Final answer:
A function in mathematics describes a relationship where each input (x) is paired with exactly one output (y). In a linear function, this is formulated with a linear equation such as y = mx + b. A function requires that every x has a corresponding y, but not necessarily the other way around.
Step-by-step explanation:
A function in mathematics describes a specific type of relationship between sets of numbers where each input value (or x) is associated with one, and only one, output value (or y). This means that in a function for every value of x, there is a single corresponding value of y. A linear function, which is often used in economic models, can be represented algebraically with a linear equation of the form y = mx + b, where m is the slope and b is the y-intercept. Graphically, this relationship can be expressed by plotting data pairs on a coordinate grid, forming a straight line, if the relationship is indeed linear.
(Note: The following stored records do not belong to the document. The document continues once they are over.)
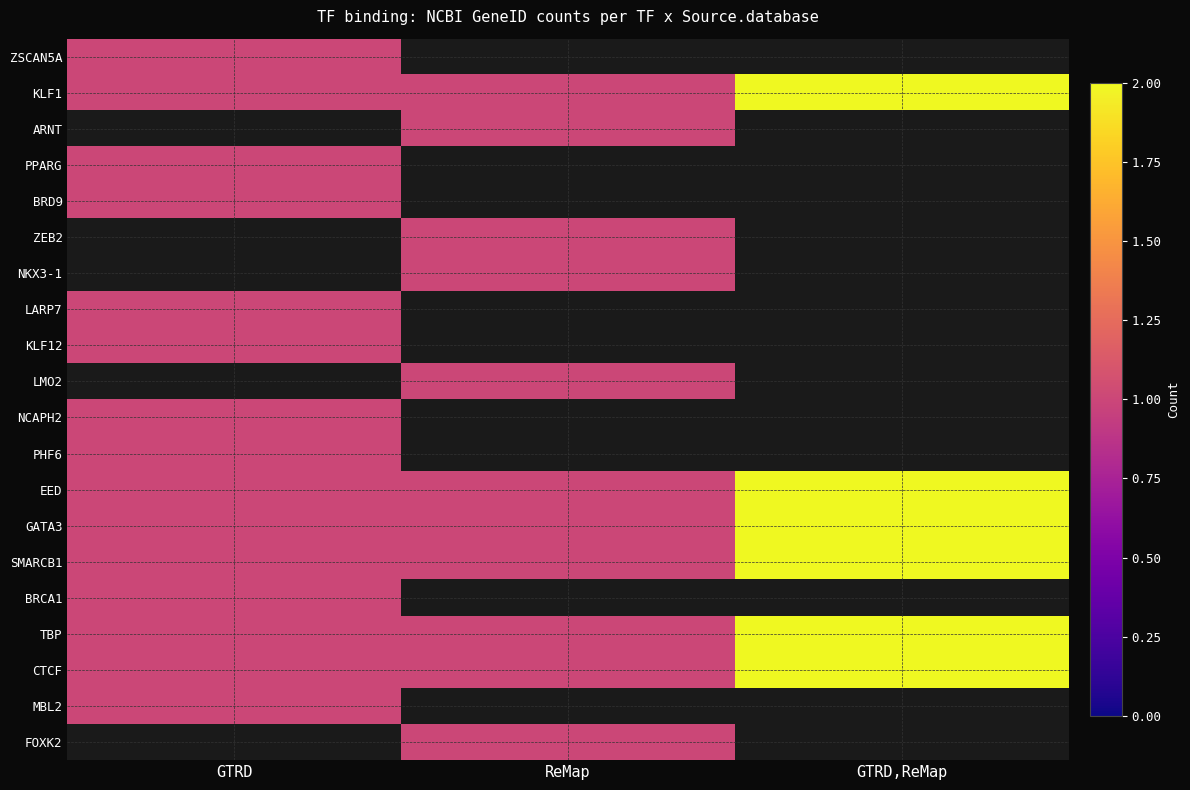

What value does the TBP series have at GTRD?

1.0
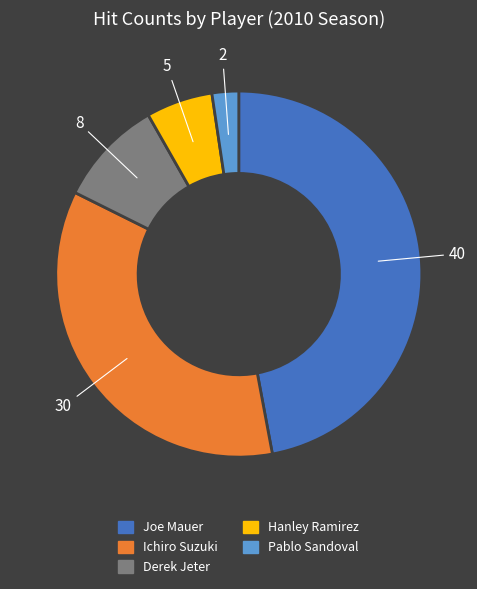

Does Derek Jeter represent more than half of the total?

No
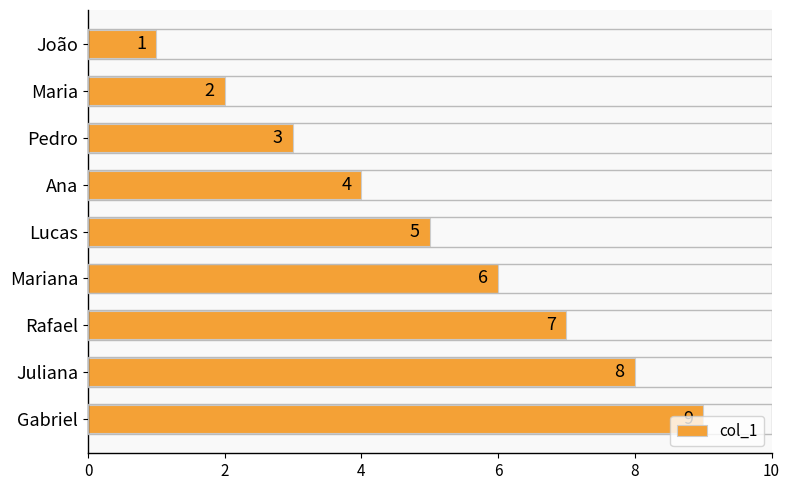

Are the bars grouped side by side (vs. stacked)?

No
When considering the options provided in the question:
- a. Each x is associated with multiple y values. This is not true for a function, as functions require that each x has only one corresponding y value.
- b. Each y is associated with multiple x values. This can be true for functions, as nothing in the definition of a function prohibits this.
- c. One-to-one correspondence between x and y. This is true for some functions, specifically, one-to-one functions, but not all functions must exhibit this characteristic.
- d. Some x values have no corresponding y values. This is not correct, as a function must have a corresponding y value for each element in its domain.